What I think is actually defensible is smaller and less heroic:
- Know your real dependency graph, including the boring shared bits. Not "we're on three AZs" but "every request we serve depends on this one managed DNS zone and this one auth provider, and if either is gone we are gone." Write it down. It's sobering.
- Decide, deliberately, which dependencies are worth a fallback and which aren't. DNS with a sensible second provider is cheap insurance and worth it. A full hot standby of your entire stack in another region usually isn't. Pick on purpose, don't just inherit the defaults.
- Make sure your incident process survives the dashboard being down. If your runbook assumes you can reach the cloud console, your runbook has a bug. Have the status pages, the contact paths, and the "we are aware, here's our holding update" templates somewhere that doesn't share fate with the thing most likely to break.

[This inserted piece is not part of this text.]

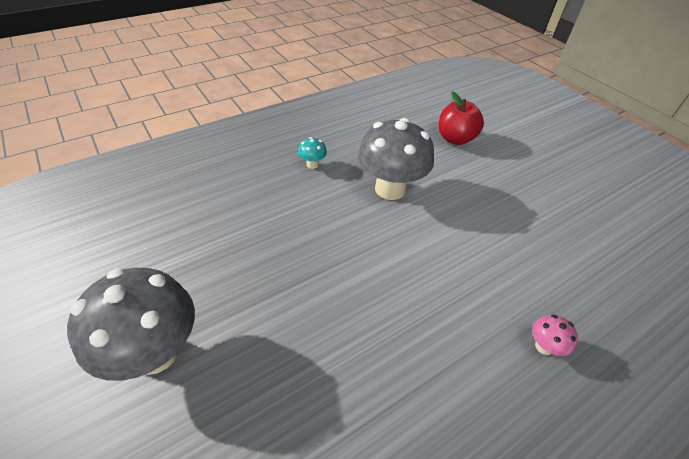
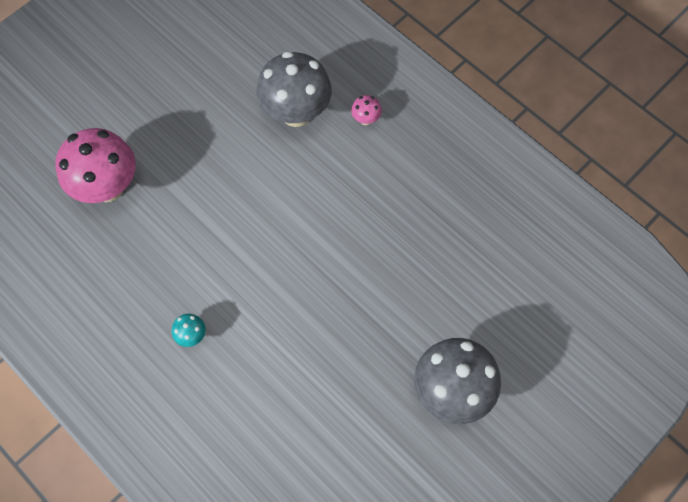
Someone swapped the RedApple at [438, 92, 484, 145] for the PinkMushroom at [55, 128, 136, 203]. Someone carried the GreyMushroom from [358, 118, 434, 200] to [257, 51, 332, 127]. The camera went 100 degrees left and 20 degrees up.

- Be honest with the people who depend on you. "Our upstream cloud provider is having a regional incident, here's their status link, we'll update in 30 minutes" is a perfectly respectable thing to say. Pretending you have it handled when you're as stuck as everyone else just burns trust.
the uncomfortable bit
The uncomfortable conclusion is that some of this risk is simply not yours to fix, and pretending otherwise is its own kind of mistake. You can do everything right and still be down because a company you pay had a bad config push two layers below where your architecture diagram stops. Accepting that is not the same as being careless. It's the difference between an engineering decision and a comfort blanket.
What I'd ask for, if I had a vote, is just more honesty about shared fate, from vendors and from ourselves. Tell me what your service actually depends on internally. Tell me where the correlation lives. And on my side, stop drawing architecture diagrams that quietly assume the cloud is a flat infinite resource that never has a bad day, because it isn't, and it does, and it will again before the month is out.
The cloud didn't break the way we worry about. No region fell into the sea. A control plane got wedged, the same one a lot of us share, and for a few hours that was enough. We'll all nod along to the postmortem, resolve to map our dependencies properly, and mostly not. Then it'll happen again, and we'll be just as surprised, which is the part I find genuinely funny and slightly bleak in equal measure.